La passione. Passione per il calcio, per lo sport, per la radio. Fin da ragazzino la radio è stata la “scatola dei sogni”. Si apriva quando l’accendevo e le voci mi portavano in giro sui campi di calcio. Ho sognato di fare questo mestiere.
Con TV e social imperanti e con le immagini a facile fruizione qual’é oggi il ruolo della radio?
Lo stesso di sempre: aiutarci a creare immagini con la nostra fantasia. Finché avremo voglia di immaginare, la radio sarà fort
Quanto manca ai nostri giorni la professionalità, l’educazione è la cultura di personaggi quali Ciotti e Ameri?
Molto. Educazione e cultura sono due parole chiave. Nel lavoro, nella vita di ciascuno di noi, nella società. Sono stati grandi maestri per me. Con l’esempio prima di tutto. Ho cercato di ” rubare ” da loro. Sono stato fortunato ad averli avuti come maestri.
Io faccio parte della generazione che con la radiolina all’orecchia “vedeva il calcio” alla radio: quelle di oggi si stanno perdendo qualcosa di unico?

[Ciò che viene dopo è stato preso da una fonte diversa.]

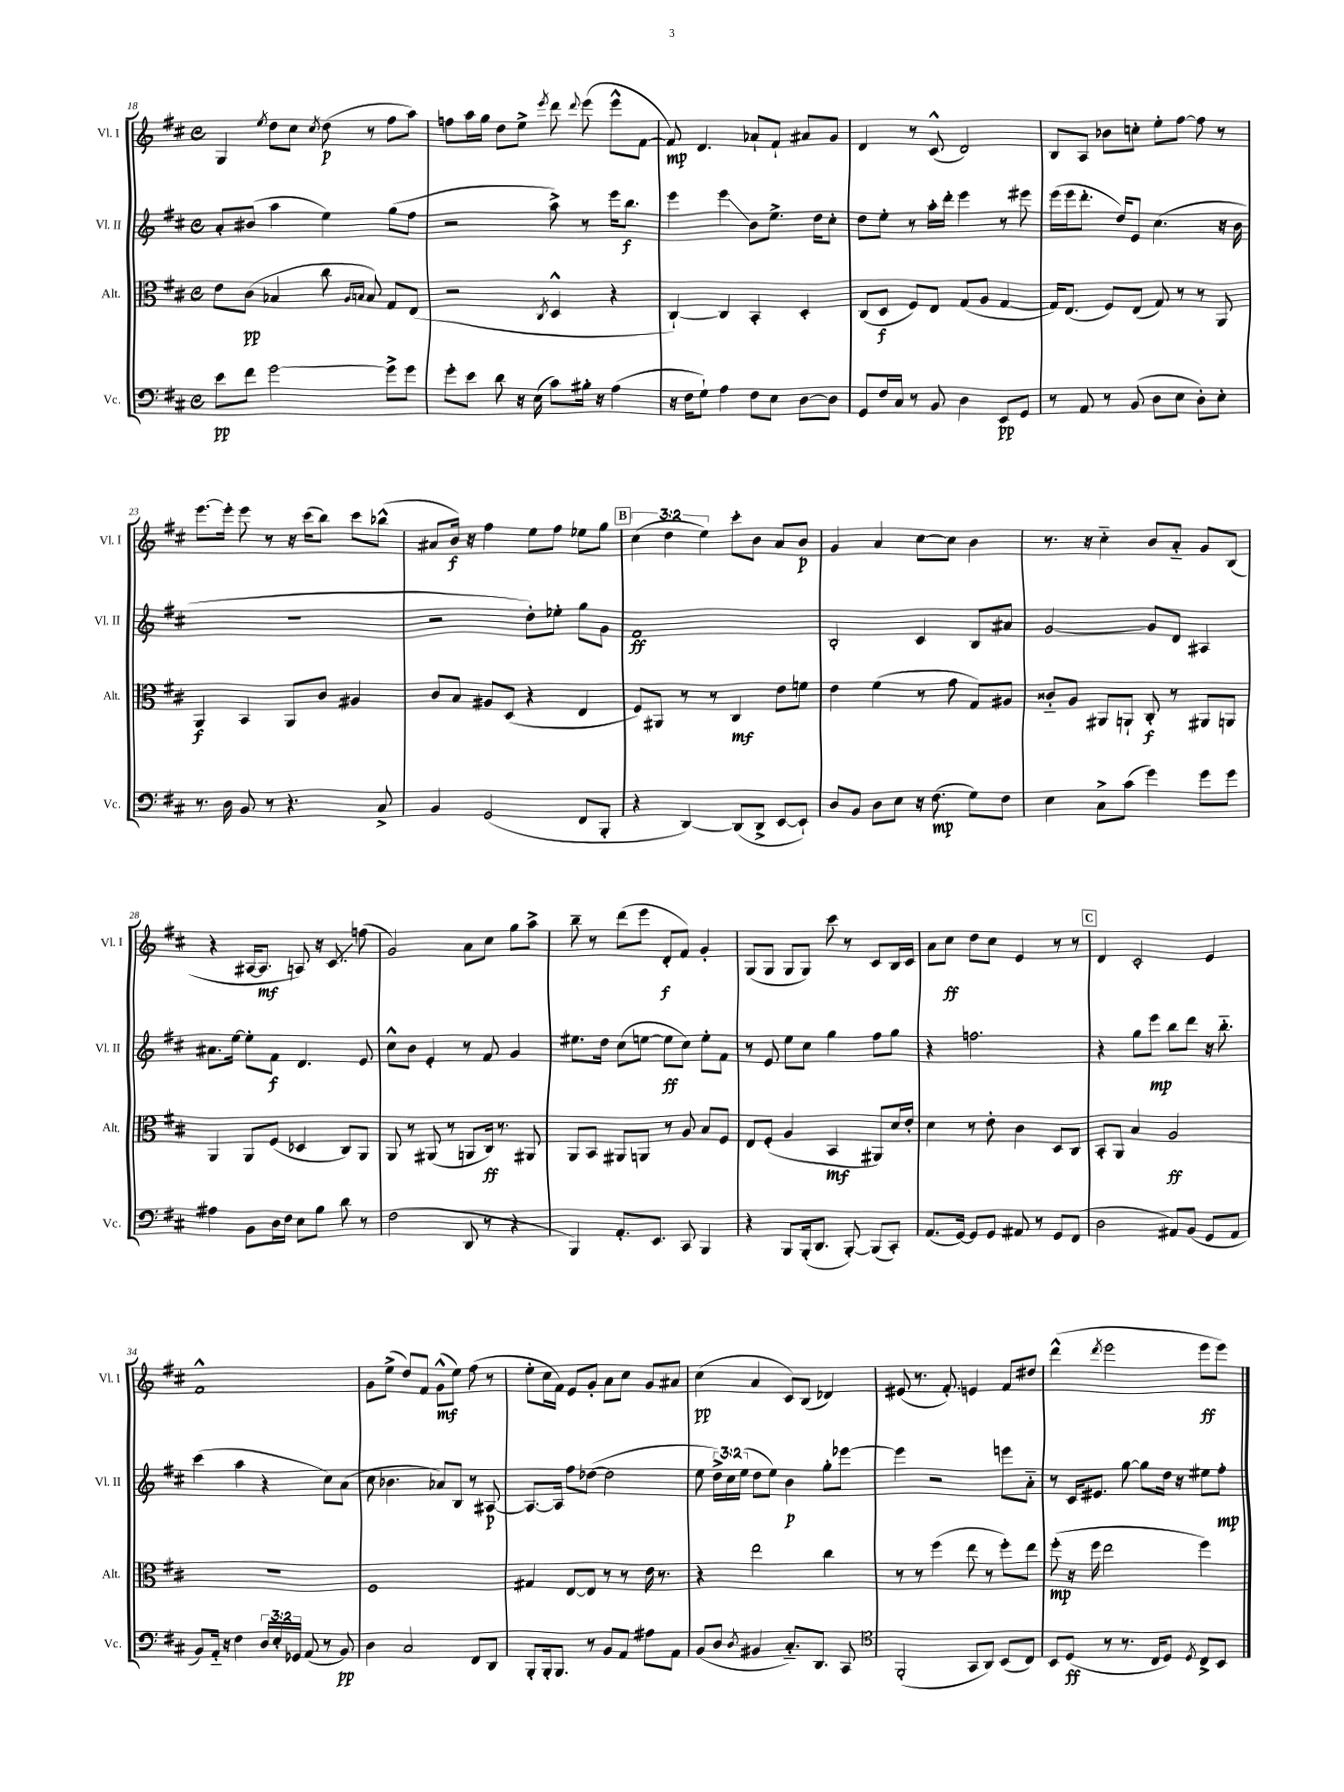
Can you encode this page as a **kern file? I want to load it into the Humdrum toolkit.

**kern	**kern	**kern	**kern
*staff4	*staff3	*staff2	*staff1
*clefF4	*clefC3	*clefG2	*clefG2
*k[f#c#]	*k[f#c#]	*k[f#c#]	*k[f#c#]
*M4/4	*M4/4	*M4/4	*M4/4
*met(c)	*met(c)	*met(c)	*met(c)
8e	8e	8a'	4G
8f#	(8c#	(8b#	.
.	.	.	8qee
[2g	4B-	4aa	8dd
.	.	.	8cc#
.	.	.	8qcc#
.	8cc#	4ee)	(8dd
.	16qqA	.	.
.	16qqB	.	.
.	8B)	.	8r
8g^]	8G	(8gg	8ff#
8g	(8E	8ff#	8aa)
=	=	=	=
8g'	2r	2r	8ff
8e	.	.	16aa
.	.	.	16gg
8d	.	.	8dd
16r	.	.	8ee^
(16E	.	.	.
.	8qC#	.	8qeee
8c#)	4D^^	8aa^)	8ddd
.	.	.	8qqddd
16B#'	.	8r	(8eee
16r	.	.	.
(4A	4r	16eee	8eee^^
.	.	8.bb	.
.	.	.	[8f#
=	=	=	=
16r	[4C#`)	4eee	8f#])
16F#	.	.	.
8G`)	.	.	4.d
4A	4C#]	4eee	.
8F#	4BB'	8b	8a-`
8E	.	8.ee^	8f#`
[8D	4D'	.	8a#
.	.	16dd	.
8D]	.	8cc#'	8g
=	=	=	=
8GG	(8C#	8dd	4d
16F#	8D	8ee'	.
16C#	.	.	.
8r	8F#)	8r	8r
8BB	8E	16aa'	(8c#^^
.	.	16ddd'	.
4D	(8G	4eee	2d)
.	8A	.	.
8EE	[4G	8r	.
8GG	.	8eee#	.
=	=	=	=
8r	16G])	(16eee	8B
.	(8.E	16eee	.
8AA	.	8.ddd'	8A
8r	8F#)	.	8b-
.	.	16dd)	.
(8BB	(8E	8e	8cc'
8D	8G)	(4.cc#	8ee'
8E	8r	.	[8ff#
8D')	8r	.	8ff#]
8E'	8AA	16r	8r
.	.	16b	.
=	=	=	=
8.r	4AA	1r	[8.eee
16D	.	.	16eee']
8BB	4BB	.	8eee
8r	.	.	8r
4.r	8AA	.	16r
.	.	.	(16ccc#
.	8c#	.	8bb)
.	4A#	.	8ccc#
8C#^	.	.	(8bb-^^
=	=	=	=
4BB	8c#	2r	8a#
.	8B	.	16b)
.	.	.	16r
(2GG	8A#	.	4ff#
.	(8D	.	.
.	4r	8dd')	8ee
.	.	8ee-'	8ff#
8FF#	4E	8gg	8ee-
8BBB'	.	8g	8gg
=	=	=	=
4r	8F#)	1f#	(6cc#
.	8AA#	.	.
.	.	.	6dd
[4DD)	8r	.	.
.	.	.	6ee)
.	8r	.	.
(8DD]	4C#	.	8ccc#'
8DD^	.	.	8b
[8EE	8e	.	8a
8EE`])	8f	.	8b
=	=	=	=
8D	4e	2B'	4g
8BB	.	.	.
8D	(4f#	.	4a
8E	.	.	.
16r	8r	4c#	[8cc#
(8.F#	.	.	.
.	8g	.	8cc#]
8G)	8G)	8B	4b
8F#	8A#	8a#	.
=	=	=	=
4E	8c##'~	[2g	8.r
.	8A	.	.
.	.	.	16r
8C#^	8AA#	.	4cc#'~
(8c#	8AA`	.	.
4g)	8C#'	8g]	8b
.	8r	8d	8a'~
8g	8AA#	4A#	8g
8g	8AA	.	(8B
=	=	=	=
4A#	4AA	8.a#	4r
.	.	[16ee	.
8BB	8AA	8ee']	[16A#
.	.	.	8.A#]
16D	(8F#	8f#	.
16F#	.	.	.
8E	4D-	4.d	8A)
8B	.	.	16r
.	.	.	8.c#
8d	8C#)	.	.
8r	8AA	8e	(8ff
=	=	=	=
(2F#	8AA	8cc#^^	2g)
.	8r	8b	.
.	(8AA#	4e'	.
.	8r	.	.
8DD	8AA	8r	8a
8r	16C#)	8f#	8cc#
.	8.r	.	.
4r	.	4g	8gg
.	8AA#	.	8aa^
=	=	=	=
4BBB)	8AA	8.ee#	8bb~
.	8BB	.	8r
.	.	16dd	.
8.AA'	8AA#	(8cc#	(8ddd
.	8AA	[8ee	8eee
8.EE	.	.	.
.	8r	8ee]	8d'
8CC#	8A	8cc#)	8f#)
4BBB	8B	8ee'	4g'
.	8F#	8f#	.
=	=	=	=
4r	8E	8r	(8G
.	(8F#'	8e	8G
8BBB	4A	8ee	8G
(16BBB'	.	8cc#	8G)
8.DD	.	.	.
.	4BB	4gg	8ccc#
[8BBB')	.	.	8r
(8BBB]	8AA#)	8ff#	8c#
8CC#')	16d	8gg	16B
.	16e'	.	16c#
=	=	=	=
(8.AA	4d	4r	8a
.	.	.	8cc#
[16GG)	.	.	.
8GG]	8r	2.ff	8dd
8GG	8e'	.	8cc#
8AA#	4c#	.	4e
8r	.	.	.
8GG	8D	.	8r
(8FF#	8C#	.	8r
=	=	=	=
2D	8BB'	4r	4d
.	8AA	.	.
.	4B	8gg	2c#'
.	.	8eee	.
8AA#)	2A	8bb	.
(8BB	.	8ddd	.
8GG	.	16r	4e
.	.	8.bb'~	.
8AA#	.	.	.
=	=	=	=
8BB)	1r	(4ccc#	1f#^^
16AA'~	.	.	.
16r	.	.	.
4F#	.	4aa	.
24D	.	4r	.
24E'	.	.	.
24GG-	.	.	.
(8AA	.	.	.
8r	.	8cc#)	.
8BB)	.	(8a	.
=	=	=	=
4D	1F#	8cc#	8g
.	.	4.b-	(8ee^
2C#	.	.	8dd)
.	.	.	8f#
.	.	8a-)	(8g^^
.	.	8B	8ee)
8FF#	.	8r	(8ff#
8DD	.	[8A#	8r
=	=	=	=
8BBB'	4G#	8.A#_	8ee'
16BBB'	.	.	16cc#
8.BBB	.	16A#]	16f#)
.	[8E	8ff#	8e
8r	8E]	([8dd-	8g'
8BB	8r	2dd-]	8a
8AA	8r	.	8cc#
8A#	16e	.	8g
.	8.r	.	.
8AA	.	.	8a#
=	=	=	=
(8BB	4r	8ee	(4cc#
8D	.	24dd^)	.
.	.	24cc#	.
.	.	(24ee	.
8qD	.	.	.
4BB#	2ee	8dd	4a
.	.	8ee)	.
8.C#'~)	.	4b	8c#)
.	.	.	(8B
8.DD	.	.	.
.	4cc#	8gg'	4d-)
8CC#	.	[8eee-	.
=	=	=	=
*clefC4	*	*	*
(2FF#'	8r	4eee-]	(8e#
.	8r	.	8.r
.	(4ff#	2r	.
.	.	.	8.f#')
8GG	8ee	.	4e
8AA)	8r	.	.
(8BB	8ff#')	8eee	8f#
8C#)	8ee	8a'~	8dd#
=	=	=	=
8BB	(8ff#'	8r	(4ddd^^
(8D	16r	16c#	.
.	16ff#	8.e#	.
.	.	.	8qddd
8r	2ee	.	2eee
8.r	.	[8gg	.
.	.	8gg]	.
16C#	.	.	.
8D)	.	16dd	.
.	.	16r	.
8qD	.	.	.
8C#^	4ff#)	8ee#	8eee
8BB	.	8ff#'	8eee)
==	==	==	==
*-	*-	*-	*-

Sono molti i giovani che ascoltano la radio. Ma i tempi sono cambiati. Ed è giusto così. L’immagine vince. Mi domando se vinca anche la sostanza.
C’è un evento che avrebbe voluto raccontare o al quale avrebbe voluto assistere?
Lo sbarco sulla luna, alla radio. Fu Ameri a raccontarlo in una straordinaria radiocronaca che merita di essere riascoltata.
Lei ha sempre trasmesso grandi emozioni pur mantenendo i toni bassi e senza sparate roboanti: viste le esagerazioni di oggi come ci è riuscito? 
E una questione di attitudine. Ma anche di scuola. La Rai ci formava all’imparzialità, alla terzietà. Rispettare il microfono è rispettare gli ascoltatori. E le loro passioni. Tutte.
In merito ai tanti scandali che ciclicamente hanno interessato il calcio c’è mai stata una volta nel quale avrebbe voluto mollare la sua professione?
Mai. Ho amato troppo il mio mestiere. Bisogna esserci. E raccontare. Essere testimoni attendibili.
Lei usa i social: cosa ne pensa del degrado culturale morale che da essi tante volte traspare?
Il social è una grande piazza virtuale. E come nelle piazze reali c’è di tutto. Mi concentro sul “buono”‘ . Ce n’è tanto. È bello incontrare persone che senza il social non avresti mai incontrato.